I've traded the ADHD medication and therapist for a 3-month workshop with fellow adult ADDers like me.
by Jane D.
I have arrived at an awakening.
It has been six days since I've been off the med, the 20 mg. of Adderall. I still take a half a pill of the Lex, for the sake of simply saying I am doing something. The difference is that I feel calmer, even if I'm more disorganized.
Today, as I wrote and pecked away, I found myself mismatching first and last names, and sent the wrong text message to someone. Good thing I said nothing bad.
I've replaced the meds and the therapist (who really isn't helping me since chatting with her has the same effect as talking with my girlfriends). We have a guy-bitching session and she usually agrees with everything I say. Bad deal. I am paying $35 a session to have someone agree with me and nod—but I am not getting better.
I sometimes joke that I might as well go to a priest, because they, too, would provide sympathy or empathy. The only difference is they would tell me to say the Hail Mary ten times. No problem.
For the past four days, I took the rest and respite getaway to the island. Water usually has a calming effect on me, a natural happy pill, if such things exist. I went last year, same island, same getaway, the same azure color in the ocean, same pink-colored sand—only this year, things seemed quieter, like the calm after a storm. The unhappiness didn't entirely lift but there were moments when I sat by the water, and I felt like I were in another world.
The sister came along, too, working hard on her tan. She said that at the ripe old age of 26, she's discovered that life sucks. All of the signs of suckiness are there, the reality check that, in the real world, there is politics. People use others, friends are net-workers, most of the time you get one chance to make things right; and fat and ugly and forgetful people usually get the short end of the stick, unless they are related to some trust fund family.

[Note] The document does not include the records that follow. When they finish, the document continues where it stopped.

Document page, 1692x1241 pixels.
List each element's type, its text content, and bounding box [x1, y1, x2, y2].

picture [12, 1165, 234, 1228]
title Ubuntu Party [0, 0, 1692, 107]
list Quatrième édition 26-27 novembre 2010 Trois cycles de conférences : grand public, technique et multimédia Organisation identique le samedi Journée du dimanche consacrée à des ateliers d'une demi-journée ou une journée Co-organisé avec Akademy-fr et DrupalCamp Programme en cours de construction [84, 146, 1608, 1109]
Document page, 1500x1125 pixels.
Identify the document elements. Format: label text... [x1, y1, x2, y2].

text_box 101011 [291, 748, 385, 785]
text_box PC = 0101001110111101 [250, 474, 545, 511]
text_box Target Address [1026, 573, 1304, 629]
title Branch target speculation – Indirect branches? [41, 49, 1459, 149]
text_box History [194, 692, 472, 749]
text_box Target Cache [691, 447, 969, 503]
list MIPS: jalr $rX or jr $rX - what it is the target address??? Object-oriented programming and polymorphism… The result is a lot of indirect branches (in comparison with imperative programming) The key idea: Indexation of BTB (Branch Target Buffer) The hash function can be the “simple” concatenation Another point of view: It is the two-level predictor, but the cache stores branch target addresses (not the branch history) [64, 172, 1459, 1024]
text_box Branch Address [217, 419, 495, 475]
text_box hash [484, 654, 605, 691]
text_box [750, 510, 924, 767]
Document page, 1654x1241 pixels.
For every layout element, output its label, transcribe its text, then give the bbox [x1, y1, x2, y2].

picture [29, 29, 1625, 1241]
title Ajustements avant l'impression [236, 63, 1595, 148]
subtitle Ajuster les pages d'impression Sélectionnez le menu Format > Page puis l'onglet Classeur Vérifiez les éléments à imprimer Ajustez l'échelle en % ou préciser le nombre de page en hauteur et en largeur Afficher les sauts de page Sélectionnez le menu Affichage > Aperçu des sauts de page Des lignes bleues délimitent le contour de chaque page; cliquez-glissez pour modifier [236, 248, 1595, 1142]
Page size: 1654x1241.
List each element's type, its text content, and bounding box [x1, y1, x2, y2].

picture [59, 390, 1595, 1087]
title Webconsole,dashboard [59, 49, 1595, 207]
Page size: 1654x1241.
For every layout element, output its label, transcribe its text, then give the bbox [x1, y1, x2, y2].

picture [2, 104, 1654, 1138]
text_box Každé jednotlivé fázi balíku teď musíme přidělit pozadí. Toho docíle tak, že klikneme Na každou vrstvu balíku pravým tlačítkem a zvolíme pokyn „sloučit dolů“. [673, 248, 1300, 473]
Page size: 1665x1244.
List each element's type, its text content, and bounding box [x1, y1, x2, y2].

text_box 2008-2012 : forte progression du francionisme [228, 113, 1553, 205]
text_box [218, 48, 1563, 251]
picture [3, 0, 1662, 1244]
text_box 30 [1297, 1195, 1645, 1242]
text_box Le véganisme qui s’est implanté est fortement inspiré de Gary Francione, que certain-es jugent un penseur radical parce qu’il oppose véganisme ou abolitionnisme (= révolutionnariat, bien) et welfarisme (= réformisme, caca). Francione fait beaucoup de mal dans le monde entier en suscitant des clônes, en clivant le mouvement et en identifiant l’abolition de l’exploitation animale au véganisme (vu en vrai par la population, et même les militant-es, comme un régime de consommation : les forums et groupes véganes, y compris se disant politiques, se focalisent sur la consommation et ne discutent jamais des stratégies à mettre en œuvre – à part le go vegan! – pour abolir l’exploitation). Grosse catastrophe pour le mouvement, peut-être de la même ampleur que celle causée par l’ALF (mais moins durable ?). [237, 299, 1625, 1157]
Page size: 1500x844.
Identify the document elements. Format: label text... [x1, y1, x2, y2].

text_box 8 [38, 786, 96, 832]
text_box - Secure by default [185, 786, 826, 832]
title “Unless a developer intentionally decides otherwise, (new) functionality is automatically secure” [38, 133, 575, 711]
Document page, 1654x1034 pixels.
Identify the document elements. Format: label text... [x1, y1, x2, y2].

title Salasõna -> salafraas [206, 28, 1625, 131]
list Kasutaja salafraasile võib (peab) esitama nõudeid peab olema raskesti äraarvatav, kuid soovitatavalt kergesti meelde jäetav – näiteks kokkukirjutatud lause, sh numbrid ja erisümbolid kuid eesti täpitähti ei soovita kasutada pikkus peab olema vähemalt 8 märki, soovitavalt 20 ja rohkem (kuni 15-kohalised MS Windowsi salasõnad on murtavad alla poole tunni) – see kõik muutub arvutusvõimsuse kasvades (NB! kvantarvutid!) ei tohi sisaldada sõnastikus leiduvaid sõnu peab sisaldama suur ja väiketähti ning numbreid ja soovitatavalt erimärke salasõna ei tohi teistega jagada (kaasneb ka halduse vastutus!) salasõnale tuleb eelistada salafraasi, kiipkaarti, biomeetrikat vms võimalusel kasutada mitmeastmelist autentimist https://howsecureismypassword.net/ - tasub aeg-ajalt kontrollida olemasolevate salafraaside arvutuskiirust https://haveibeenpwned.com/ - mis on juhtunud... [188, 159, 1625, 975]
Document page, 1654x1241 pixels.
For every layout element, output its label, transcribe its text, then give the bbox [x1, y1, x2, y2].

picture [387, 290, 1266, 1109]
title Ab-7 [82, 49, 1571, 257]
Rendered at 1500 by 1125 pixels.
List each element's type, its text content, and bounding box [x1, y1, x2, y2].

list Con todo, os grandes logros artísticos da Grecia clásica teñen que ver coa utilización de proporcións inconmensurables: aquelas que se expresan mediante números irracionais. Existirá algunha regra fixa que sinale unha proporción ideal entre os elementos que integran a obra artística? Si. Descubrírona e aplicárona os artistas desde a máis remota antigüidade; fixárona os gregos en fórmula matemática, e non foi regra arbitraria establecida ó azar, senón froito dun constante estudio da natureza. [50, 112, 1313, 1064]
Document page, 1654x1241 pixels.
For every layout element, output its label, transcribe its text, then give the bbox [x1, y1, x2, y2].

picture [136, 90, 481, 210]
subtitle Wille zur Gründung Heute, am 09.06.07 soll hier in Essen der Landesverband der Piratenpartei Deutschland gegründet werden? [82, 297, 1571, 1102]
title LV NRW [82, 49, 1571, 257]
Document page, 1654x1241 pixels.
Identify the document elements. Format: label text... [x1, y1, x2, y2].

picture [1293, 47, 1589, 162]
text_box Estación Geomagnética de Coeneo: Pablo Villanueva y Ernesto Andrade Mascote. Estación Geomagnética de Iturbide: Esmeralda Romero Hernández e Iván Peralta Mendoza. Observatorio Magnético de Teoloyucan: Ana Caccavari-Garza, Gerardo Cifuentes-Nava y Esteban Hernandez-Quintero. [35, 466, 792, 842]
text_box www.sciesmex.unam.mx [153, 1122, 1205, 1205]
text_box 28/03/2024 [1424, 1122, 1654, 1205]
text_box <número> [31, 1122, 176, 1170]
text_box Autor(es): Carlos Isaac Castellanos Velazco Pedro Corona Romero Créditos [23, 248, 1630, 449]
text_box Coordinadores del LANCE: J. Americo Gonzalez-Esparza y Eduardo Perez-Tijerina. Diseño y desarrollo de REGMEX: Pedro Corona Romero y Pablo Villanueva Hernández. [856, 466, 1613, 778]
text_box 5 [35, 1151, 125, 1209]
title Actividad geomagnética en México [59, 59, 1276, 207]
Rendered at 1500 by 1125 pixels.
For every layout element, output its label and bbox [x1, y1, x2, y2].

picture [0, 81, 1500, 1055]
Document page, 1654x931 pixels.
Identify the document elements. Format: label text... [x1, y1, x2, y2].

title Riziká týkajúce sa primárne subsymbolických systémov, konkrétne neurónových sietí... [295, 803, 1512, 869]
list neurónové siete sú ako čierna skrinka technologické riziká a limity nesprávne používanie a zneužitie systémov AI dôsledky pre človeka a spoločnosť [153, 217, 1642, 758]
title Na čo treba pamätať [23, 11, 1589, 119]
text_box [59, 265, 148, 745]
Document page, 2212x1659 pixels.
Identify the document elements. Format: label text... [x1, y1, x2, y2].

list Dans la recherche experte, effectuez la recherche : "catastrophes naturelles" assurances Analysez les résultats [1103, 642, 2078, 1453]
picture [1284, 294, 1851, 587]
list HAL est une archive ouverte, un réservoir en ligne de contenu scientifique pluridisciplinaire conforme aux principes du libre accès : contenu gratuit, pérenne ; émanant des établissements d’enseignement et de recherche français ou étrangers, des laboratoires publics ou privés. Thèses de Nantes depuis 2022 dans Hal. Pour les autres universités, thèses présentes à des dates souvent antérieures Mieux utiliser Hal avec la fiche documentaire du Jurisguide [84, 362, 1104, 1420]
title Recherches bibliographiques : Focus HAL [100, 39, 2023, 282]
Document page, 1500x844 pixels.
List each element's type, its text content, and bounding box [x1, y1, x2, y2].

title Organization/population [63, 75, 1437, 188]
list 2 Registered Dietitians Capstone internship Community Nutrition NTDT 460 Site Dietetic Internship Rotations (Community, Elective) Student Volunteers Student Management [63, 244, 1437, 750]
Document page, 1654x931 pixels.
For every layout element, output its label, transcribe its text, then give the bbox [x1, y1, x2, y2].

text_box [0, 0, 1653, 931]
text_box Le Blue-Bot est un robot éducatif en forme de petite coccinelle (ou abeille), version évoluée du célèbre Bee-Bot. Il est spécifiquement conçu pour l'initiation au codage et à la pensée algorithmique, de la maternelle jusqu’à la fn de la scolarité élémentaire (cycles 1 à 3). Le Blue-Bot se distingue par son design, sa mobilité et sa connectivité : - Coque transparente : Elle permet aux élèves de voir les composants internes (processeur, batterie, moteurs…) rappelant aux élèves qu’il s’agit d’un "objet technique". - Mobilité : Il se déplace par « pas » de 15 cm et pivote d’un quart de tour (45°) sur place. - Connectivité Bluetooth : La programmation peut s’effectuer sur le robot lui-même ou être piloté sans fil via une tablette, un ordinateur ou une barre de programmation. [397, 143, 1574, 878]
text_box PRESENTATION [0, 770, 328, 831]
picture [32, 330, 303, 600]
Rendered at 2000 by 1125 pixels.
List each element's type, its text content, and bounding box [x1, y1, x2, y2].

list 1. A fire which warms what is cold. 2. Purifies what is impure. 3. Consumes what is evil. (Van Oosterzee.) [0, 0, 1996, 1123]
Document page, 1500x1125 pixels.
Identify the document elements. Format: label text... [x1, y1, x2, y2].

When I returned, I decided that I had done the right thing. I decided to replace the meds and the lackluster therapist with a 3-month weekly workshop, a group of fellow adult ADDers like me. I decided that I would pay the grand and make that investment in myself.
There are seven of us and a psychiatrist facilitator, a woman with a wide smile and a high tolerance for humor. I like the way she welcomes laughter. I like the way I can share my experiences about everything from the challenges of doing mundane tasks like tackling dirty dishes, and struggling to complete projects at work, to walking around feeling stupid when, in fact, I know I am a "bright 30-something year old woman," with a higher than average intelligence for words, that according to the official Mensa-type IQ test I took last month.
It is as if the real world—the non ADD, non anxious, non depressive world—were like the Moon and the minority of us were on Earth. It feels good to be on Earth amongst people like me. I did not want to leave.